Welche Länder hätten denn „keinen Deut“ Interesse „für die europäische Integration“? Vielleicht sagt Münchau solche Sätze mal den baltischen Regierungschefs ins Gesicht? Oder einem Donald Tusk: Eigentlich sollten Sie hier nun diesen Job in Brüssel nicht bekleiden – dummer Fehler, das mit den Polen und alle denen da im Osten… Die Zentraleuropäer mussten einen nicht einfach Reformkatalog vor der EU-Aufnahme abarbeiten und so manchen Verzicht leisten. Die Integrationsarbeit ist schon in vielen Bereichen geleistet und war für diese Staaten wahrlich nicht immer einfach. Die heimischen Wirtschaften setzte man mutig der westeuropäischen Konkurrenz aus, ging nicht den Weg der Abschottung und Autarkie. Dies war den Bevölkerungen nicht immer leicht zu erklären. Die politische Führung der Länder bewies recht viel Weitsicht und Mut – und wird nun mit solchen pauschalen Urteilen abgewatscht. Einfach nur peinlich. Und eines Wirtschaftsjournalisten nicht würdig. Schließlich muss er wissen, dass Westeuropas Wirtschaft von der Osterweiterung gleich mehrfach deutlich profitierte: ein erweiterter Binnenmarkt mit noch ungesättigten Märkten; ein Reservoir von qualifizierten, mobilen und recht billigen Arbeitskräften – darüber hinaus aus verwandten Kulturen und integrationsbereit. Refugees welcome – aber die Zentraleuropäer wären wohl besser draußen geblieben?

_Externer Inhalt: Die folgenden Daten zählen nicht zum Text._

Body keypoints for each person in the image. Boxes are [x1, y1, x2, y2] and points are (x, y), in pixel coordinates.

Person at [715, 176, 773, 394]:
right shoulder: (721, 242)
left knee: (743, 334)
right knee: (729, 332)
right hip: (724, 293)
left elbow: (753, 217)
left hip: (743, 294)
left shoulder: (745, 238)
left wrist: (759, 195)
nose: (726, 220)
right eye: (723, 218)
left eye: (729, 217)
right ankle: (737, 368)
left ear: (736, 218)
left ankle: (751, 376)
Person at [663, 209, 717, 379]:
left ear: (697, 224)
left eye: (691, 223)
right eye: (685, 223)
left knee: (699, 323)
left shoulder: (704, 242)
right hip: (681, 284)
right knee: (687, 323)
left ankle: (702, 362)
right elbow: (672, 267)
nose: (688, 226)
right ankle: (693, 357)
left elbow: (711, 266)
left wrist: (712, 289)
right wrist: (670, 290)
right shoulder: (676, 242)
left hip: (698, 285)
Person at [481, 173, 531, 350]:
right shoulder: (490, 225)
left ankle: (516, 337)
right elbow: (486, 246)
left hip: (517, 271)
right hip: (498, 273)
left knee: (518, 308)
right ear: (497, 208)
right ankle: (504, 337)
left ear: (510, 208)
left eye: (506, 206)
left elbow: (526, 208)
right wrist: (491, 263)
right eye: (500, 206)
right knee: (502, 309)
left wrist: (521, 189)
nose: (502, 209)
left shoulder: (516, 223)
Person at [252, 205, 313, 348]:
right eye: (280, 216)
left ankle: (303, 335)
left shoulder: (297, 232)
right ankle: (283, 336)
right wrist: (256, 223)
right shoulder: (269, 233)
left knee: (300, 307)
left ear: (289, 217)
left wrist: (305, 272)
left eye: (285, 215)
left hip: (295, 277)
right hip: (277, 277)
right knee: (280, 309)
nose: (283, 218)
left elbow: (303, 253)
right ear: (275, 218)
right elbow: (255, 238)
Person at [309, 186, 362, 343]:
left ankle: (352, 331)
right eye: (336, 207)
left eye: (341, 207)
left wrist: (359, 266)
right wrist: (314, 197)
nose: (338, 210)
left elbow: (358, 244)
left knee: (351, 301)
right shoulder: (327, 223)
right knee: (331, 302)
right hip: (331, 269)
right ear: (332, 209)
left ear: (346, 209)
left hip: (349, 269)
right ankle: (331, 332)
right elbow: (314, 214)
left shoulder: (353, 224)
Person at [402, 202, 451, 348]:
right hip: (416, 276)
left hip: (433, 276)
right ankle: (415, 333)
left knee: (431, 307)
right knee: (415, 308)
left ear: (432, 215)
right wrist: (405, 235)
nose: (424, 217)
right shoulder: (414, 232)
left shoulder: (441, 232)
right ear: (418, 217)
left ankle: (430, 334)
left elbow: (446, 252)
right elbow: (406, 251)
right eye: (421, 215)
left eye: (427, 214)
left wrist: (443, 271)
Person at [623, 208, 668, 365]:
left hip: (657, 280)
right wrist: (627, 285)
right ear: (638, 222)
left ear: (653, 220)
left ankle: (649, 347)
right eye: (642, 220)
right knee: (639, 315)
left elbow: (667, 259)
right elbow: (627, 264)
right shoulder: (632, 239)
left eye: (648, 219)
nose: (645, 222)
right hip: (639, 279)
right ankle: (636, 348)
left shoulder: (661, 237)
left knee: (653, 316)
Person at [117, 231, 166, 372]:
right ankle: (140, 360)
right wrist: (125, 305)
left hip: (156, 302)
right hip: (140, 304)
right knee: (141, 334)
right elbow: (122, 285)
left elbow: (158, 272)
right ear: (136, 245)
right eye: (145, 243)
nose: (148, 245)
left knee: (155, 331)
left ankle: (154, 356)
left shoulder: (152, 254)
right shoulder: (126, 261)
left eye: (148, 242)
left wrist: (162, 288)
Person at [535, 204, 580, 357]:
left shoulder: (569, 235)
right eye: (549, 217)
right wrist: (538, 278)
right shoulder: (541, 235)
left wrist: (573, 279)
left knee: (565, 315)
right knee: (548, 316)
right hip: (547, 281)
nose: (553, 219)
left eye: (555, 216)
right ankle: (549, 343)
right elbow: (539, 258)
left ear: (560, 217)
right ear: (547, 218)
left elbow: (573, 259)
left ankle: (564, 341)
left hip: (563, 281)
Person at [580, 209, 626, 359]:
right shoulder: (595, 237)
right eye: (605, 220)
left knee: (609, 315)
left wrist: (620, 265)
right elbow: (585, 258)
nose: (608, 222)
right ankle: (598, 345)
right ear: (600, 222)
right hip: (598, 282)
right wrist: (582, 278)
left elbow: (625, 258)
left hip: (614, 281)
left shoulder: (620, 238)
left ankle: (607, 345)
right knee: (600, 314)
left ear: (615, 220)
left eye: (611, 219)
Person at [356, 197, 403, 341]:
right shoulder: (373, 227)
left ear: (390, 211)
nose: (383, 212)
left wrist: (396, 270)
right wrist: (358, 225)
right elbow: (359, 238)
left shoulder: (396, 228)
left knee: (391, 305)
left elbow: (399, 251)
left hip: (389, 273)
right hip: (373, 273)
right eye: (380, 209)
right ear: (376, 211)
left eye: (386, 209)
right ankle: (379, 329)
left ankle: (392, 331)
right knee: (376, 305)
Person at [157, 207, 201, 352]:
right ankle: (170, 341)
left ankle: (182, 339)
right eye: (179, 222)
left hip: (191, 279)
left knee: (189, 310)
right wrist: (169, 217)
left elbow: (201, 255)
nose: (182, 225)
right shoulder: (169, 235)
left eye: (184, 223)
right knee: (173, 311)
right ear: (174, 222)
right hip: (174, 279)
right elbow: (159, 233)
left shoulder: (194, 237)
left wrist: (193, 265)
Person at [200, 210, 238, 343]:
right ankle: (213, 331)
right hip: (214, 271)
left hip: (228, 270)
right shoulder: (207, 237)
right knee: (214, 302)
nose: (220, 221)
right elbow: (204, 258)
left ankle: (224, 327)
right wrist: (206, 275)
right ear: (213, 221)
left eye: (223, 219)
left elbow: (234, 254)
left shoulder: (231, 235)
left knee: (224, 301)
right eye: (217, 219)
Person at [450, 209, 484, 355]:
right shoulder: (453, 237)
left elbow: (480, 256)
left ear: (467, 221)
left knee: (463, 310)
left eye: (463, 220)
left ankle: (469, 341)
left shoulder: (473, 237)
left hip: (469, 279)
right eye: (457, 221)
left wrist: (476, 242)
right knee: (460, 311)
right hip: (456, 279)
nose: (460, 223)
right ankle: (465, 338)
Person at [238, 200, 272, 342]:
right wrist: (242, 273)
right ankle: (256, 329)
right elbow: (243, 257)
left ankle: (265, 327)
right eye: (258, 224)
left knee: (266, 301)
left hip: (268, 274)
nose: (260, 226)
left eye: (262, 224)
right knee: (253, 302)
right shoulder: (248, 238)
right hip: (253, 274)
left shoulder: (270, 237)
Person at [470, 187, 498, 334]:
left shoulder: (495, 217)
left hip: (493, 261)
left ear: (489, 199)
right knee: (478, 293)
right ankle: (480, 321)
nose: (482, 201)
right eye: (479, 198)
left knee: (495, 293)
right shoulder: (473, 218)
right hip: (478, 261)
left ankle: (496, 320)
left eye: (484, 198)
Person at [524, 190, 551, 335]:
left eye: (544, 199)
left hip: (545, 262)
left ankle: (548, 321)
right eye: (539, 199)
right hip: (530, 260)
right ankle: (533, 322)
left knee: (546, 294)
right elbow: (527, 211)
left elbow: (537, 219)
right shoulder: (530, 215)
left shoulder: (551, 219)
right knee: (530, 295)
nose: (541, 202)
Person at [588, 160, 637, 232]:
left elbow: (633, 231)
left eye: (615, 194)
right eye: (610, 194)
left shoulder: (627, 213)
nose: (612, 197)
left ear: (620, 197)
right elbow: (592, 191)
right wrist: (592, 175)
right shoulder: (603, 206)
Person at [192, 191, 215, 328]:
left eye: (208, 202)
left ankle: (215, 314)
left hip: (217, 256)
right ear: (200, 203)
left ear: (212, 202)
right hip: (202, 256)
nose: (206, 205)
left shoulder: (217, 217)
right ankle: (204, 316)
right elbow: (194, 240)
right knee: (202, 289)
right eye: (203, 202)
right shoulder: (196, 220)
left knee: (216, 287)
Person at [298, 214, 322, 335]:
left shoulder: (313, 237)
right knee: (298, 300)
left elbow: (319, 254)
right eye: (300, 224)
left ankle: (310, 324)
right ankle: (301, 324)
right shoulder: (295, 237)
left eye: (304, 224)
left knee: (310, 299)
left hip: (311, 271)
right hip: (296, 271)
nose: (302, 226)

Die Osterweiterung war und ist ein großer Erfolg – für ganz Europa. Wo wären wir denn heute ohne sie?? Es gäbe dann in einem zentraleuropäischen Vakuum noch viel mehr Typen wie Orban. Die Krake Putin würde ihre Arme bis in die Mitte Europas vorschieben. Und es gäbe kaum eine Möglichkeit der Einflussnahme auf die Politik in diesen Staaten wie jetzt. Sicher, je größer die Familie wird, desto mehr wächst die Wahrscheinlichkeit, dass es schon mal zu Reibereien kommt. Und tatsächlich zeigen die Zentraleuropäer allgemein nun mehr Selbstbewusstsein als früher. Zu recht. Viel wurde geleistet, viel wurde reformiert, so dass sich Italiener, Franzosen, Belgier – und selbst Deutsche ganz zu schweigen von den Griechen – davon so manche Scheibe abschneiden können. Sie sind kulturell eher konservativ geprägt, aber wirtschaftlich liberal und bereichern so die politische Landschaft der EU. Für Osteuropa – vor allem für die Ukraine, Moldawien und Georgien – sind sie Leuchttürme der Freiheit, Vorbilder, Magneten, Beispiele. Man unterschätze nicht die Signale der Hoffnung, die von Zentraleuropa gerade für die Ukraine ausgehen! Und auch Kaczynski mit seinem Marionetten wird sich nicht ewig halten, genauso wenig Orban, wenn er die ungarische Wirtschaft erfolgreich ruiniert haben wird.